HYPO: Hyperspherical Out-of-Distribution Generalization

Bai, Haoyue, Ming, Yifei, Katz-Samuels, Julian, Li, Yixuan

arXiv.org Artificial Intelligence 

Out-of-distribution (OOD) generalization is critical for machine learning models deployed in the real world. However, achieving this can be fundamentally challenging, as it requires the ability to learn invariant features across different domains or environments. In this paper, we propose a novel framework HYPO (HYPerspherical OOD generalization) that provably learns domain-invariant representations in a hyperspherical space. In particular, our hyperspherical learning algorithm is guided by intra-class variation and inter-class separation principles--ensuring that features from the same class (across different training domains) are closely aligned with their class prototypes, while different class prototypes are maximally separated. We further provide theoretical justifications on how our prototypical learning objective improves the OOD generalization bound.
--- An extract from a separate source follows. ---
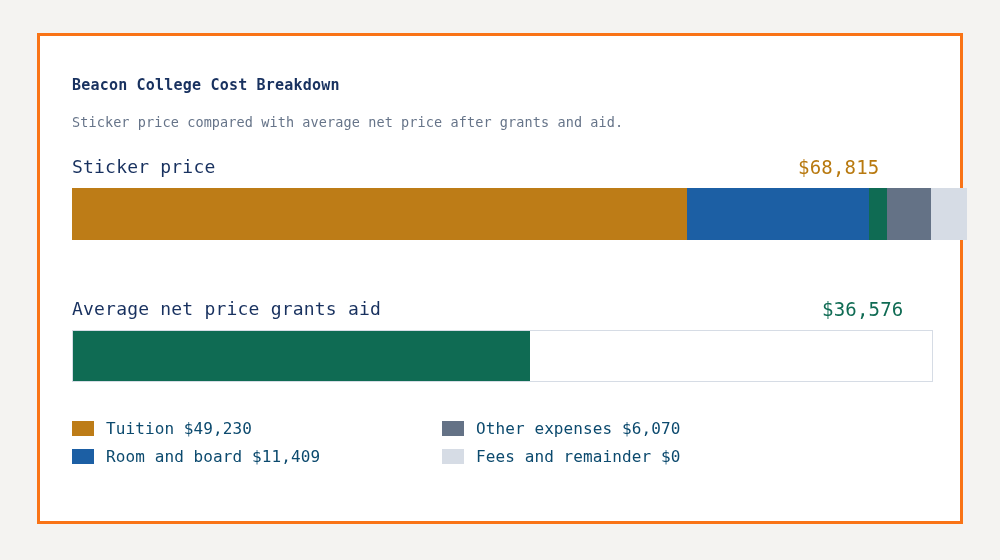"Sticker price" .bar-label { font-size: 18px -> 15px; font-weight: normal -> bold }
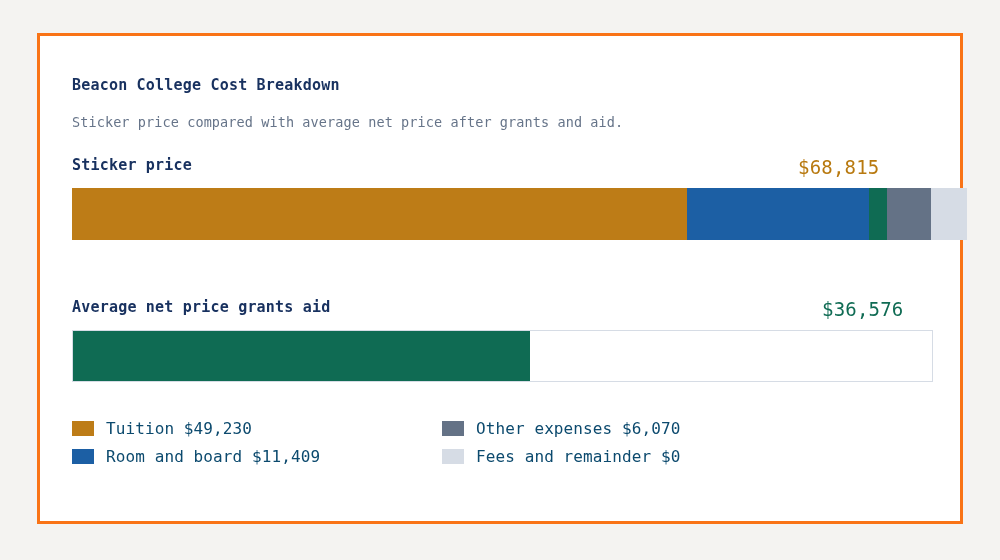"Tuition $49,230" .legend-text { color: #0c4a6e -> #4d7c0f; font-size: 16px -> 12px }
Through extensive experiments on challenging OOD benchmarks, we demonstrate that our approach outperforms competitive baselines and achieves superior performance. Deploying machine learning models in real-world settings presents a critical challenge of generalizing under distributional shifts. These shifts are common due to mismatches between the training and test data distributions. For instance, in autonomous driving, a model trained on in-distribution (ID) data collected under sunny weather conditions is expected to perform well in out-of-distribution (OOD) scenarios, such as rain or snow. This underscores the importance of the OOD generalization problem, which involves learning a predictor that can generalize across all possible environments, despite being trained on a finite subset of training environments. A plethora of OOD generalization algorithms has been developed in recent years (Zhou et al., 2022), where a central theme is to learn domain-invariant representations--features that are consistent and meaningful across different environments (domains) and can generalize to the unseen test environment. Recently, Ye et al. (2021) theoretically showed that the OOD generalization error can be bounded in terms of intra-class variation and inter-class separation.